On the one hand, he does not reject the idea that the UK is suffering from endemic, secular stagnation - although it is not his preferred view.
Which is why, in his words, the Bank of England and other central banks have "set monetary policy at emergency levels by reducing short-term interest rates to their lowest feasible levels, undertaking large-scale asset purchases and pursuing targeted interventions to ease funding and credit conditions".
Carney is less pessimistic than Summers. He believes that the exceptional monetary stimulus being provided by the Bank of England will - in time - lead to a return to growth of a sustainable sort that isn't so different from what we enjoyed in the past, and would allow interest rates to eventually return to "normal" levels.
In that context, he is bullish about the strength and durability of the current recovery in the UK.
But here is what matters. In spite of the UK economy currently growing at an annualised rate of more than 3% - the "natural" rate before the Crash - he says that "it is unlikely that equilibrium interest rates will return to historically normal levels any time soon".
Because if interest rates did rise, the indebtedness of consumers and government, and the absence of compensating demand for UK goods and services from abroad, means that recovery would be precipitately choked off.
Isn't all this rather scary, given that Carney acknowledges that the debts or leverage of households remain high by historical standards, and that spending by consumers is simultaneously fuelling the recovery and undermining the repair of households' balance sheets?
Or to put it another way, a consumer-led recovery is simultaneously doing good and bad.
Not to worry, says Carney. He and his colleagues saw this coming, and they have a cunning plan to nurture the fledgling recovery while warding off the dangers that it will lead to a dangerous amplification of debts that would see us return to 2008-style banking crisis.
That plan is to see the Monetary Policy Committee and the new Financial Policy Committee, created by the Chancellor, working in tandem - with the MPC setting negative real interest rates, and the FPC making sure banks don't allow consumers and businesses to become dangerously indebted.
So, for example, the FPC has already modified the Funding for Lending scheme, so that cheap Bank of England funds are diverted from mortgages - where there has been a revival of supply - to small business lending, where there is still a bit of a drought.

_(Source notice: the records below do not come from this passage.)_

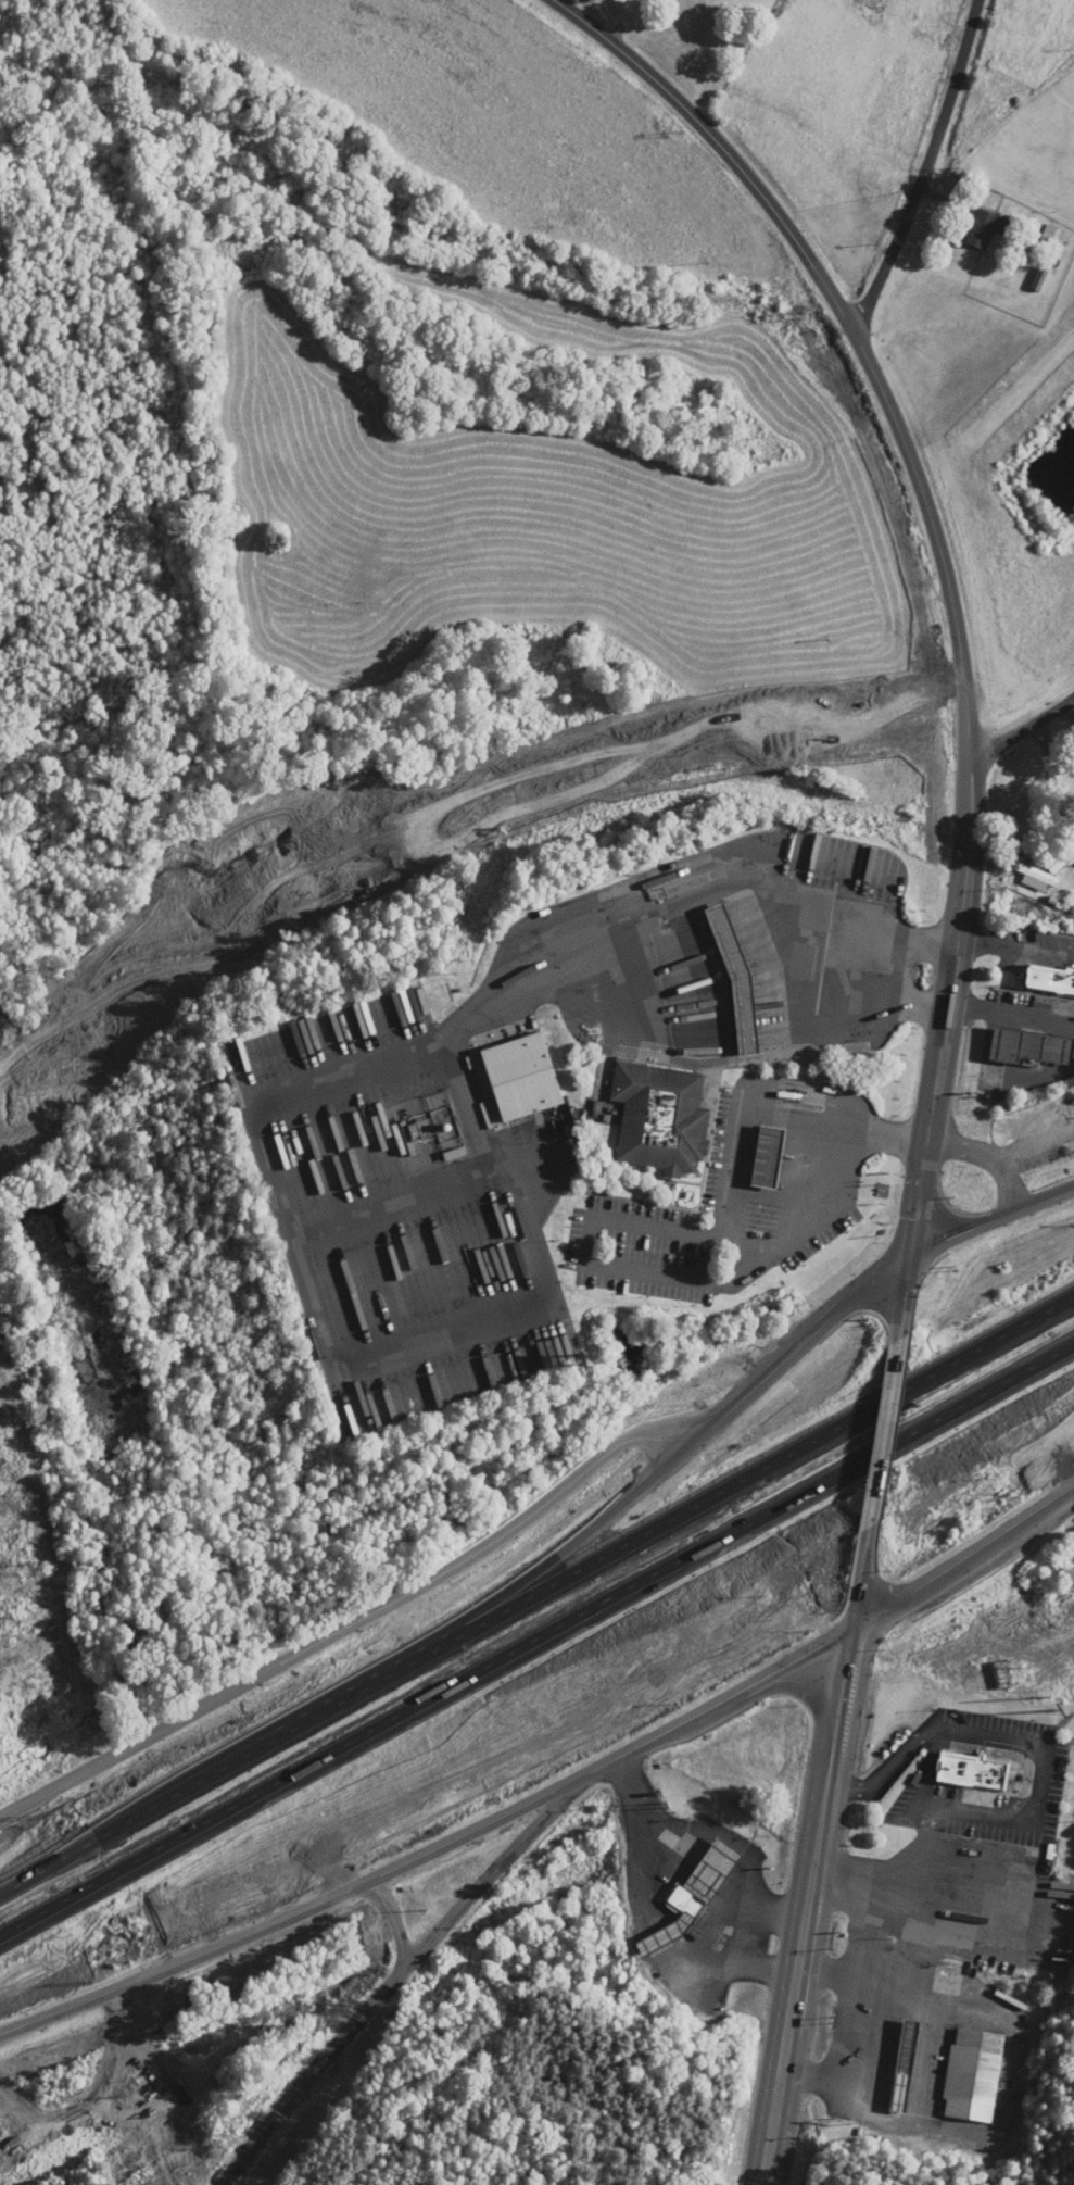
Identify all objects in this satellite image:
road: (924, 168)
building: (983, 229)
road: (839, 312)
road: (1070, 714)
road: (1018, 736)
road: (434, 824)
building: (1036, 876)
road: (1011, 947)
road: (947, 953)
building: (735, 975)
building: (1049, 979)
road: (1008, 1011)
building: (1031, 1047)
road: (310, 1085)
building: (659, 1117)
building: (1034, 1120)
building: (767, 1157)
road: (999, 1166)
road: (919, 1253)
road: (685, 1273)
road: (901, 1428)
road: (633, 1487)
power tower: (34, 1568)
road: (877, 1578)
road: (536, 1591)
road: (538, 1643)
road: (965, 1660)
building: (972, 1772)
road: (924, 1788)
road: (730, 1840)
road: (427, 1858)
building: (692, 1896)
road: (807, 1902)
road: (869, 1930)
road: (736, 1964)
road: (853, 2027)
building: (903, 2066)
building: (972, 2075)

And in the future the Bank of England's FPC could tighten underwriting standards for loans and force banks to undertake more stringent affordability tests. Or it could stem the pace of lending by obliging banks to hold more expensive capital relative to the loans they make. Or it could advise the government to reduce the supply of guarantees for mortgages under its Help-to-Buy scheme.
Here is what I think is striking.
Much of this feels like the prudential equivalent of the kind of fiscal tinkering - short term modifications of taxing and spending to stimulate or rein in growth - that was so beloved of government in the 1960s and 1970s.
Fiscal tinkering became discredited because it was seen to be creating too much uncertainty for businesses and households, which found it harder to make rational investing and spending decisions.
Fiscal tinkering was seen to be undermining the UK's long-term rate of growth.
Which at a time when Summers worries the long-term rate of growth in the UK is close to zero is not - maybe - a danger we need to worry about.
Prudential tinkering, to prevent a consumer-led economic revival collapsing rapidly into financial mayhem, may well be smart and imaginative.
But it is not impossible to think of it as ultimately becoming a deterrent to sensible, wealth-creating lending and investing.
Or to tell you what you probably know, each era's solution to an economic crisis contains within it the causes of the subsequent crisis.